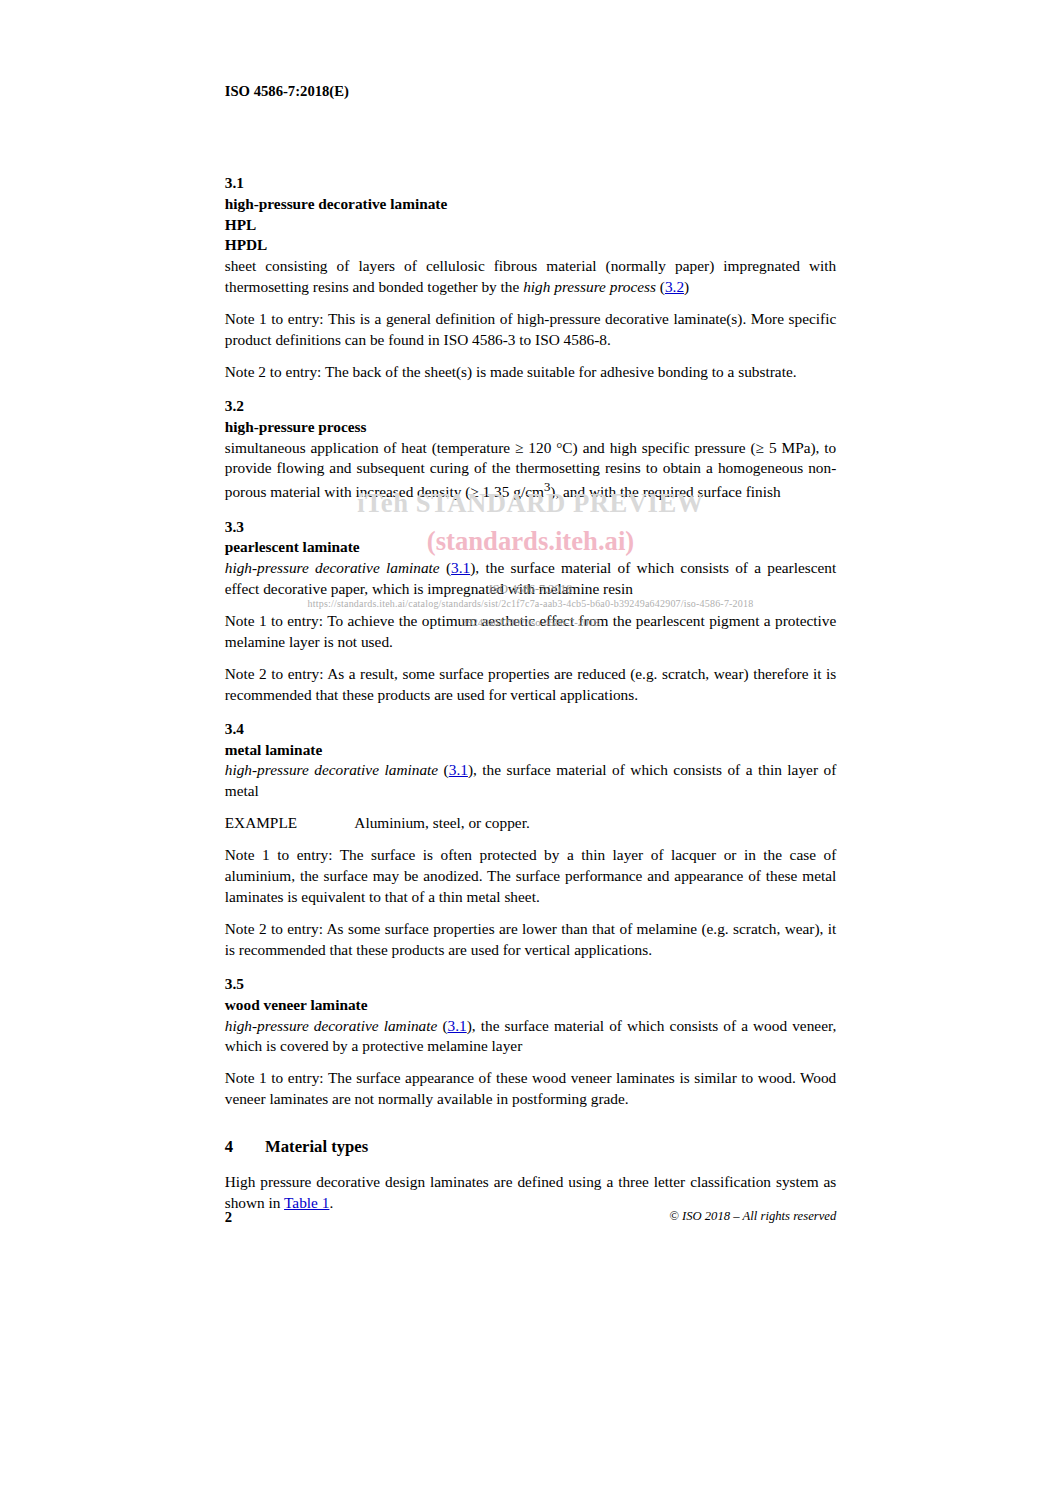ISO 4586-7:2018(E)
iTeh STANDARD PREVIEW
(standards.iteh.ai)
ISO 4586-7:2018
https://standards.iteh.ai/catalog/standards/sist/2c1f7c7a-aab3-4cb5-b6a0-b39249a642907/iso-4586-7-2018
39249a642907/iso-4586-7-2018
3.1
high-pressure decorative laminate
HPL
HPDL
sheet consisting of layers of cellulosic fibrous material (normally paper) impregnated with thermosetting resins and bonded together by the high pressure process (3.2)
Note 1 to entry: This is a general definition of high-pressure decorative laminate(s). More specific product definitions can be found in ISO 4586-3 to ISO 4586-8.
Note 2 to entry: The back of the sheet(s) is made suitable for adhesive bonding to a substrate.
3.2
high-pressure process
simultaneous application of heat (temperature ≥ 120 °C) and high specific pressure (≥ 5 MPa), to provide flowing and subsequent curing of the thermosetting resins to obtain a homogeneous non-porous material with increased density (≥ 1,35 g/cm3), and with the required surface finish
3.3
pearlescent laminate
high-pressure decorative laminate (3.1), the surface material of which consists of a pearlescent effect decorative paper, which is impregnated with melamine resin
Note 1 to entry: To achieve the optimum aesthetic effect from the pearlescent pigment a protective melamine layer is not used.
Note 2 to entry: As a result, some surface properties are reduced (e.g. scratch, wear) therefore it is recommended that these products are used for vertical applications.
3.4
metal laminate
high-pressure decorative laminate (3.1), the surface material of which consists of a thin layer of metal
EXAMPLEAluminium, steel, or copper.
Note 1 to entry: The surface is often protected by a thin layer of lacquer or in the case of aluminium, the surface may be anodized. The surface performance and appearance of these metal laminates is equivalent to that of a thin metal sheet.
Note 2 to entry: As some surface properties are lower than that of melamine (e.g. scratch, wear), it is recommended that these products are used for vertical applications.
3.5
wood veneer laminate
high-pressure decorative laminate (3.1), the surface material of which consists of a wood veneer, which is covered by a protective melamine layer
Note 1 to entry: The surface appearance of these wood veneer laminates is similar to wood. Wood veneer laminates are not normally available in postforming grade.
4 Material types
High pressure decorative design laminates are defined using a three letter classification system as shown in Table 1.
2 © ISO 2018 – All rights reserved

What you will do
Write out each line of the data exactly; the images should be left out.

Solution to the exercise
ISO 4586-7:2018(E)
iTeh STANDARD PREVIEW
(standards.iteh.ai)
ISO 4586-7:2018
https://standards.iteh.ai/catalog/standards/sist/2c1f7c7a-aab3-4cb5-b6a0-b39249a642907/iso-4586-7-2018
39249a642907/iso-4586-7-2018
3.1
high-pressure decorative laminate
HPL
HPDL
sheet consisting of layers of cellulosic fibrous material (normally paper) impregnated with thermosetting resins and bonded together by the high pressure process (3.2)
Note 1 to entry: This is a general definition of high-pressure decorative laminate(s). More specific product definitions can be found in ISO 4586-3 to ISO 4586-8.
Note 2 to entry: The back of the sheet(s) is made suitable for adhesive bonding to a substrate.
3.2
high-pressure process
simultaneous application of heat (temperature ≥ 120 °C) and high specific pressure (≥ 5 MPa), to provide flowing and subsequent curing of the thermosetting resins to obtain a homogeneous non-porous material with increased density (≥ 1,35 g/cm3), and with the required surface finish
3.3
pearlescent laminate
high-pressure decorative laminate (3.1), the surface material of which consists of a pearlescent effect decorative paper, which is impregnated with melamine resin
Note 1 to entry: To achieve the optimum aesthetic effect from the pearlescent pigment a protective melamine layer is not used.
Note 2 to entry: As a result, some surface properties are reduced (e.g. scratch, wear) therefore it is recommended that these products are used for vertical applications.
3.4
metal laminate
high-pressure decorative laminate (3.1), the surface material of which consists of a thin layer of metal
EXAMPLEAluminium, steel, or copper.
Note 1 to entry: The surface is often protected by a thin layer of lacquer or in the case of aluminium, the surface may be anodized. The surface performance and appearance of these metal laminates is equivalent to that of a thin metal sheet.
Note 2 to entry: As some surface properties are lower than that of melamine (e.g. scratch, wear), it is recommended that these products are used for vertical applications.
3.5
wood veneer laminate
high-pressure decorative laminate (3.1), the surface material of which consists of a wood veneer, which is covered by a protective melamine layer
Note 1 to entry: The surface appearance of these wood veneer laminates is similar to wood. Wood veneer laminates are not normally available in postforming grade.
4 Material types
High pressure decorative design laminates are defined using a three letter classification system as shown in Table 1.
2 © ISO 2018 – All rights reserved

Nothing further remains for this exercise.